▶ _WHAT TO DO_
Collect every line of the entries below that contains the string "chart", treating uppercase and lowercase as distinct.
########################################
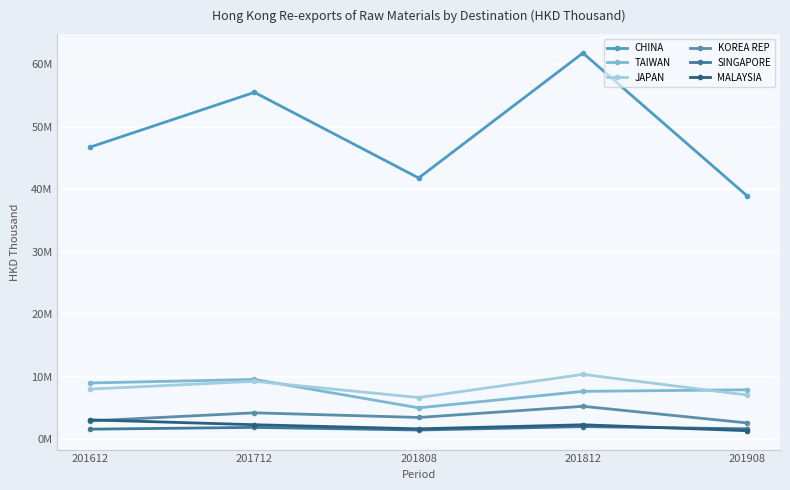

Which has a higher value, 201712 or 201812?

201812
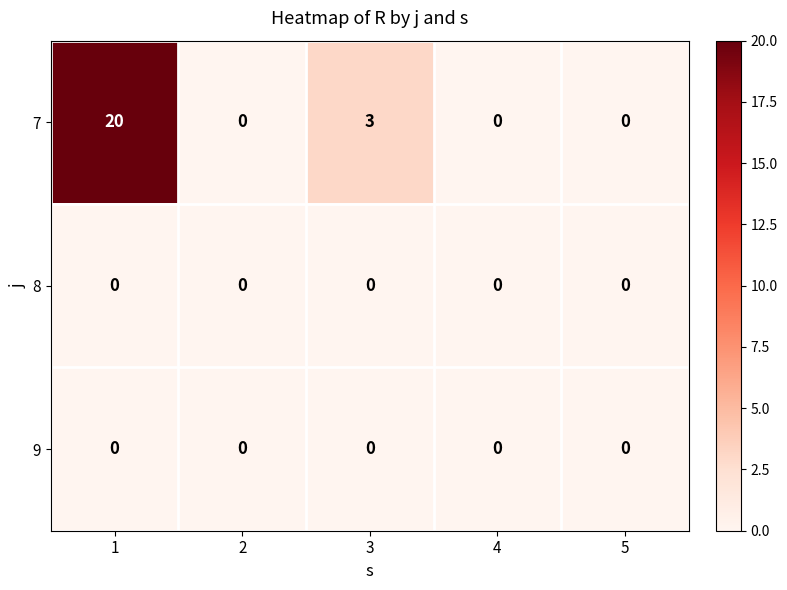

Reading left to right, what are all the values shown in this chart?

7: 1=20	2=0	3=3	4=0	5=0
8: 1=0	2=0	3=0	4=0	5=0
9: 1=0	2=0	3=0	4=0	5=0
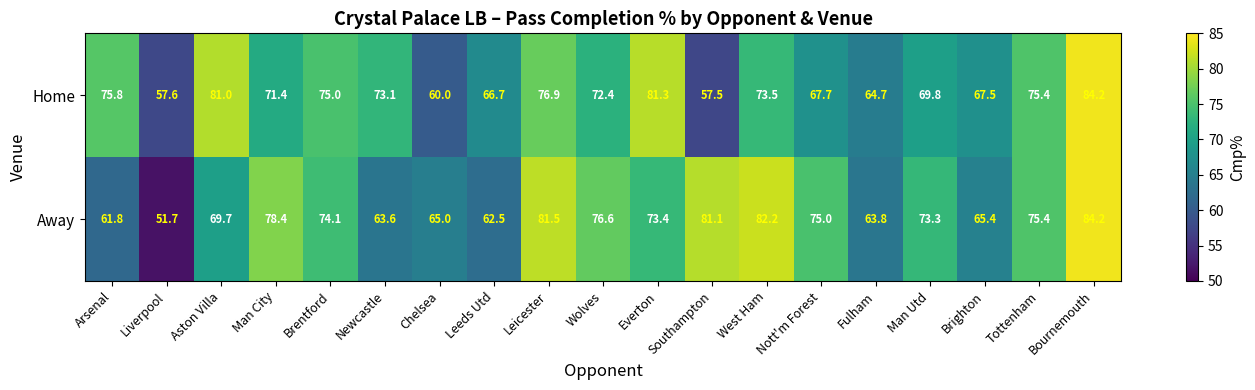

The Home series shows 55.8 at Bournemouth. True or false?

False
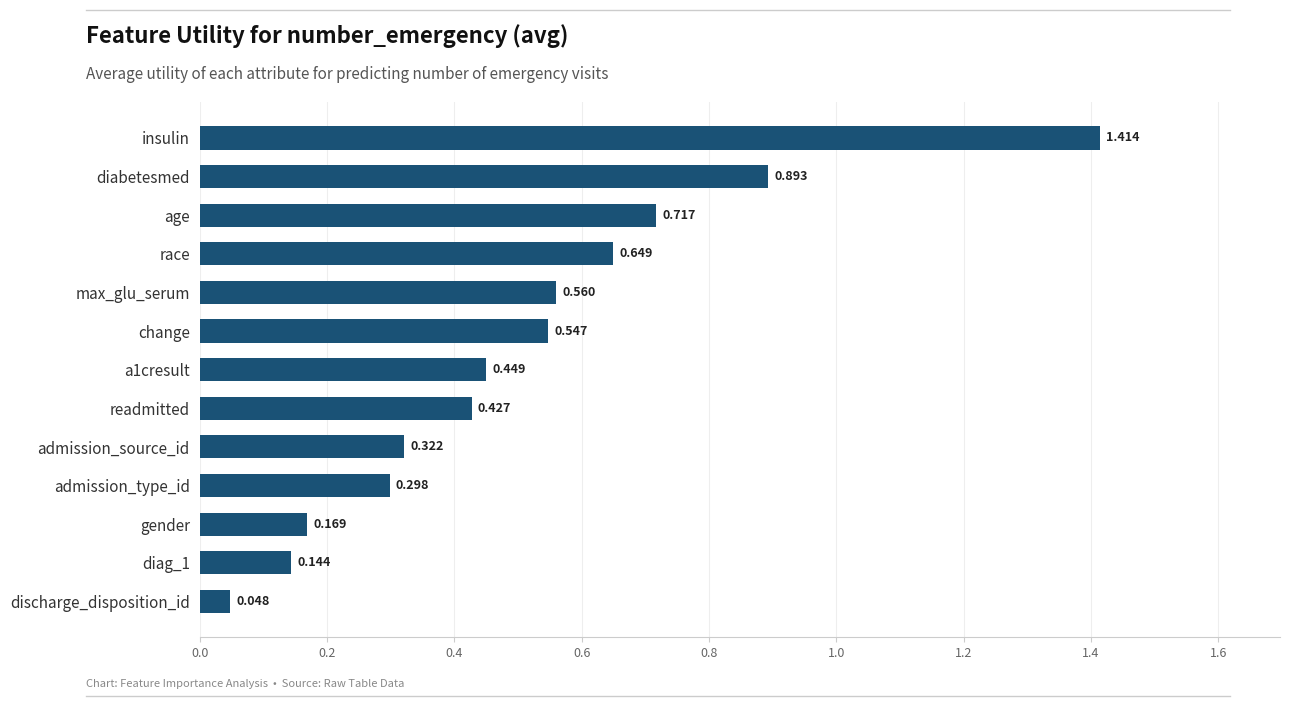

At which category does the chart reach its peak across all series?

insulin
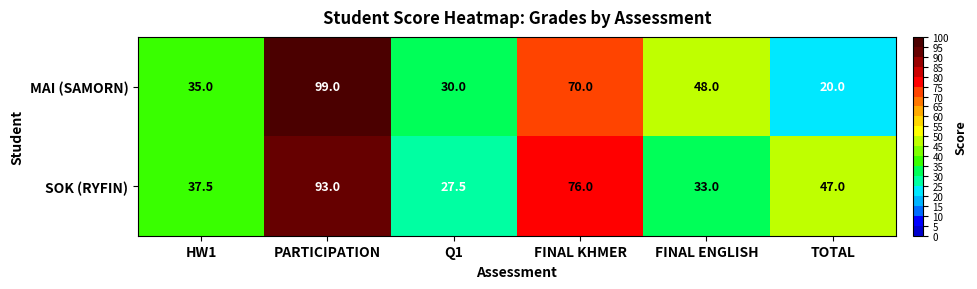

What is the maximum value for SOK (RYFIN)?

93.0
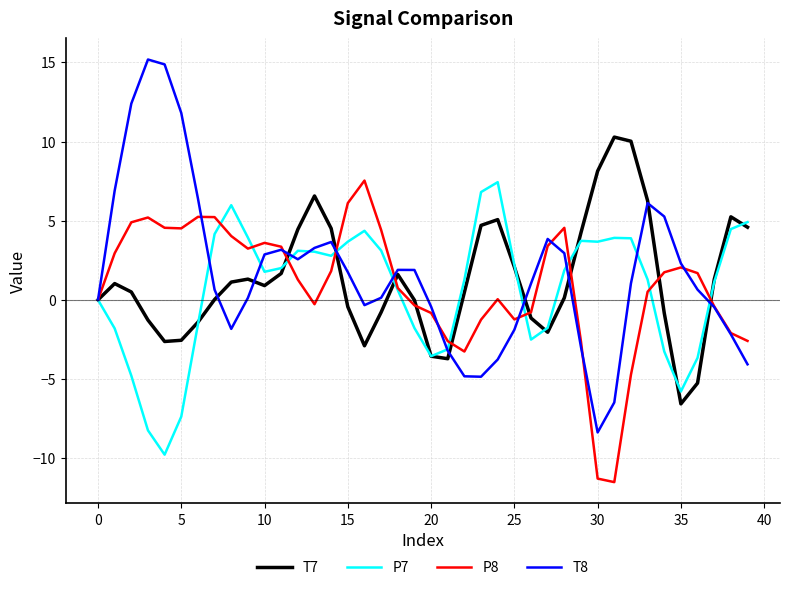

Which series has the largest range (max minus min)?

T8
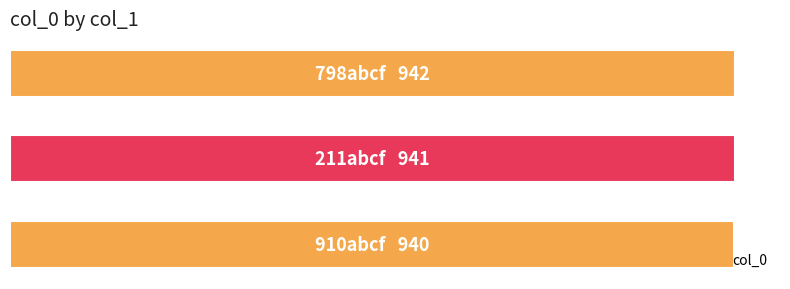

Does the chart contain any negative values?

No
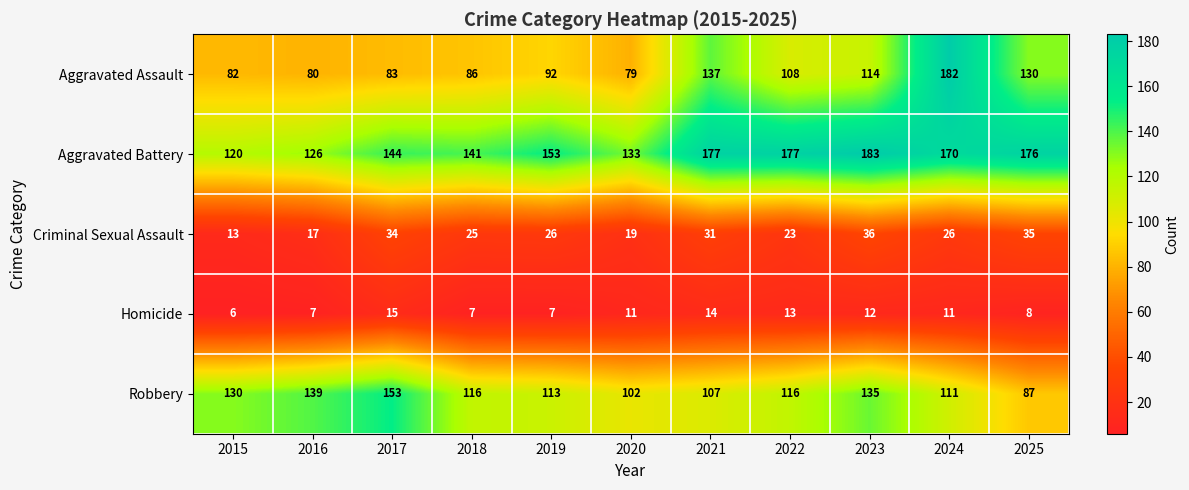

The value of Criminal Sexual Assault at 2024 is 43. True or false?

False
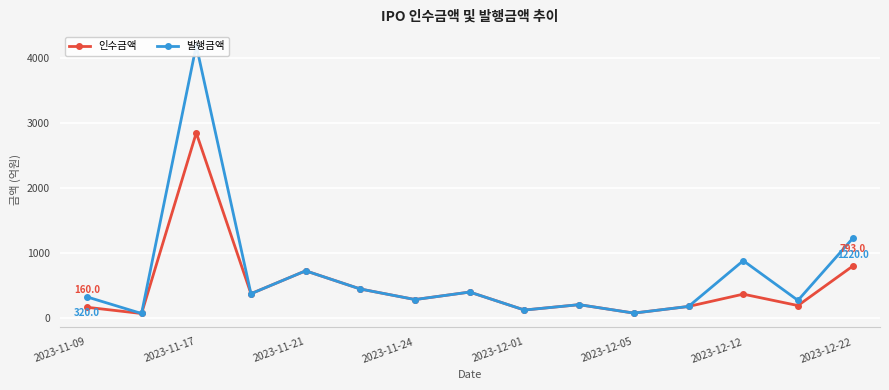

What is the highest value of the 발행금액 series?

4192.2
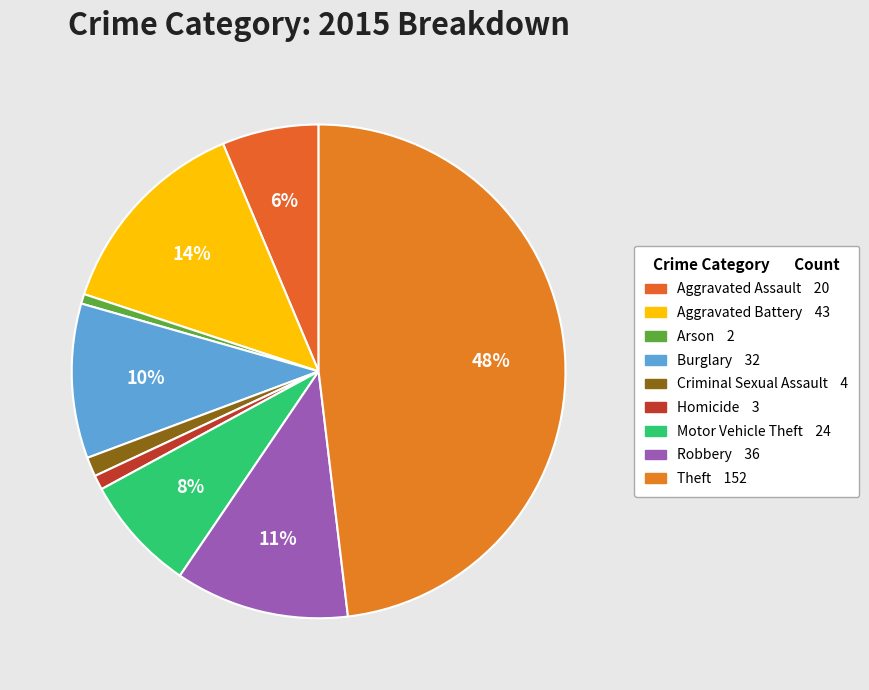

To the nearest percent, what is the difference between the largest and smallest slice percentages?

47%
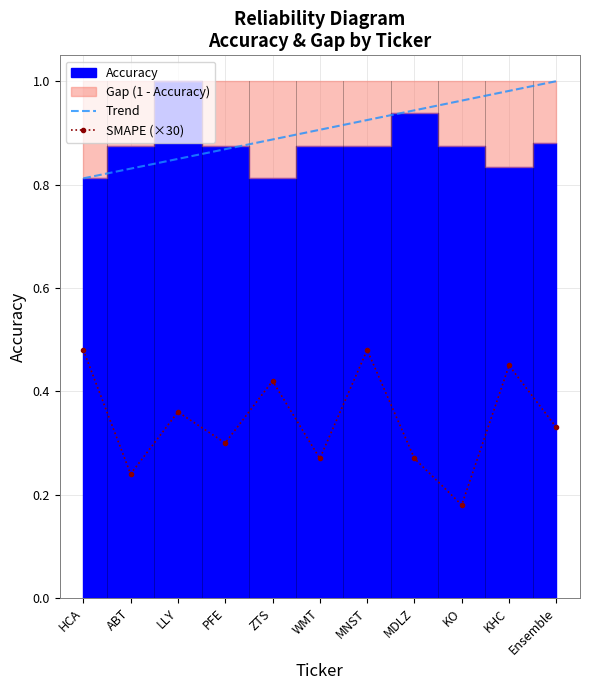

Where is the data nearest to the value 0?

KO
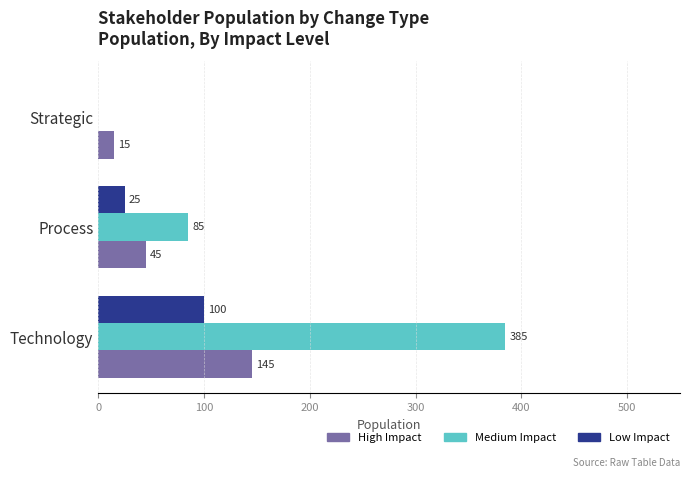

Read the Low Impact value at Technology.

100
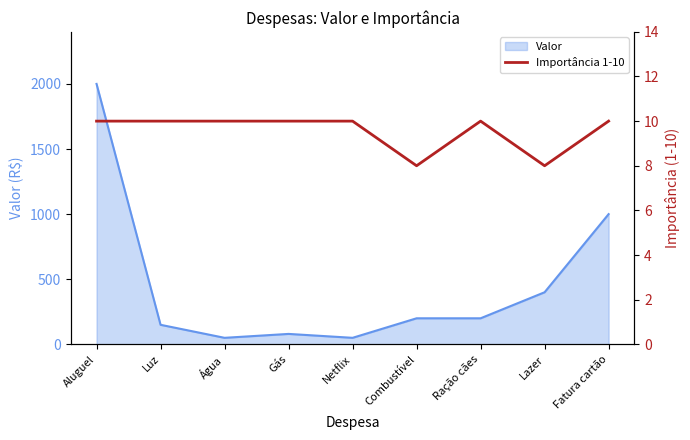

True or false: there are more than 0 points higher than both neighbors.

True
########################################
▶ _TASK ANSWER_
Reading left to right, what are all the values shown in this chart?
At which category does the chart reach its peak across all series?
Does the chart contain any negative values?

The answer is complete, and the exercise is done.